When passenger air bags were made mandatory in the US in the mid 1990s, an increasing number of children sitting in the passenger seats of vehicles were killed by high speed airbag deployment during accidents. This was largely solved by the early 2000s with a switch to lower velocity propellants in the air bags, and a public safety campaign advising parents to place their children in the rear seats of cars.

However, while the issue was still prevalent in the late 1990s a US law was passed that required that a technical solution to the issue be developed and would be mandatory on all vehicles sold in the US beginning in the mid-2000s. Hence all new cars sold in the US from 2006 on must have a system such as this which disables the passenger air bag when a light individual is detected in the seat.

This article sums it up reasonably well:
https://www.caranddriver.com/features/a ... m-feature/
Thanks again bdleonard good to know but still stupid design by suzuki :lol: :lol:

Re: Occupant Classification System Recall (Campaign C5)

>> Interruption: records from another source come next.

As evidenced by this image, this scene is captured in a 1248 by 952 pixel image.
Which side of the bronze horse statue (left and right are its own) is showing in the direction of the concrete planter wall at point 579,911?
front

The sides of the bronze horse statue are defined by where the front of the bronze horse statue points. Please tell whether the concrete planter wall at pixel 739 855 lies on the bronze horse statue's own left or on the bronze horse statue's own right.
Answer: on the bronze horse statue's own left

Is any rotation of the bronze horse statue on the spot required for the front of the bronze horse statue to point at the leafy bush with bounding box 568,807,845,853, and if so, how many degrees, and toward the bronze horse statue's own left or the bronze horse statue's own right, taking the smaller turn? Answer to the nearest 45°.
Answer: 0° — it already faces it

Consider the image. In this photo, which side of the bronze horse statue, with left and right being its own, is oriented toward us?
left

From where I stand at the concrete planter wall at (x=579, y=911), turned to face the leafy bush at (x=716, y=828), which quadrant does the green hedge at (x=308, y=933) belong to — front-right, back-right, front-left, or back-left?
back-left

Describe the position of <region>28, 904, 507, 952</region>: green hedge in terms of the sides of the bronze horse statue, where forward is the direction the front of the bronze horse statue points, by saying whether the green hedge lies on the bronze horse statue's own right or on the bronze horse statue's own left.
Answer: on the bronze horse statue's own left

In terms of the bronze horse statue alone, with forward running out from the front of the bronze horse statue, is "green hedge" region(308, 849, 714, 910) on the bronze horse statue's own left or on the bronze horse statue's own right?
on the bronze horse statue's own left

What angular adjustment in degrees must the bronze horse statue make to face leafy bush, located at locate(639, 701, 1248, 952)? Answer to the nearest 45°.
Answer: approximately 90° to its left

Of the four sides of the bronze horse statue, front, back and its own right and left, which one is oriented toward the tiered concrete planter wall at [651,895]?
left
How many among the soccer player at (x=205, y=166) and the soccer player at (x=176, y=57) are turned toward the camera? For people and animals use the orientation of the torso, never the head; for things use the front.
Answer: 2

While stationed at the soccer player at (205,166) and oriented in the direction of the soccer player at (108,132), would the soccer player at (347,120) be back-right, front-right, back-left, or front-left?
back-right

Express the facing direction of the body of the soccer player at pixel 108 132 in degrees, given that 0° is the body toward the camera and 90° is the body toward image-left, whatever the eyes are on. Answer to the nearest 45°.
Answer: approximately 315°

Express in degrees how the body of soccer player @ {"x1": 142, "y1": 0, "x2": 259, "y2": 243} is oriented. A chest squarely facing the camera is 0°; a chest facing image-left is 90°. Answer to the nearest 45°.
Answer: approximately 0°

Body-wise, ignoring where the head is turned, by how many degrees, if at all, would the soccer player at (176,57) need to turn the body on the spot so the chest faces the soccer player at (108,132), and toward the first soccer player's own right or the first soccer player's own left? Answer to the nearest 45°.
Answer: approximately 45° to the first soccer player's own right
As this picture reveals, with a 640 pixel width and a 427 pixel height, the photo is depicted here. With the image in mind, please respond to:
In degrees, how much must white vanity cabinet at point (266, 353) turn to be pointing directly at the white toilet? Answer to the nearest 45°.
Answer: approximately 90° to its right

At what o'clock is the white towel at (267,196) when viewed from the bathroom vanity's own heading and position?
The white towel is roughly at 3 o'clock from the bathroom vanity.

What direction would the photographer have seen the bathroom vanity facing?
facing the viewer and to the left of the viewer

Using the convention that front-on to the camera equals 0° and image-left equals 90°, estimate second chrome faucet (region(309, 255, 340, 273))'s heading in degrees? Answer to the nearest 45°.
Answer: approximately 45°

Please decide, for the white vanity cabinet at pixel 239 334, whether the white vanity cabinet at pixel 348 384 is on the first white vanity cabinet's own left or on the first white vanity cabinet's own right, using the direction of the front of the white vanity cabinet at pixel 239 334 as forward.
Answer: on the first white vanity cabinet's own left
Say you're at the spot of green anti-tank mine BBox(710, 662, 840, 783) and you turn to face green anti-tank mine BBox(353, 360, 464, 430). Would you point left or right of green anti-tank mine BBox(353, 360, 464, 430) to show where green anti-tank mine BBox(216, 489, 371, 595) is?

Posted: Sun Jul 07, 2019 2:20 am
by Ronzuki
I received the notice in the mail yesterday. More fodder. This is something I complained about many years ago to the dealer and received the customary "nothing's wrong, no codes, so all is well". Even though I had a photo of my twenty-something 115 lb.-ish daughter sitting in the seat with the airbag light on. Same situation with my wife in the car as well. She roughly weighs the same. Put in a complaint online w/ the NHTSA back then and forgot about it. I'm usually alone in the car 99% of the time. I do not have leather seats, so that was a bunch of bull. Took long enough for the NNTSA to act, and then Suzuki will wait until the cars are all but dead before they 'decide' on what the corrective action is to be.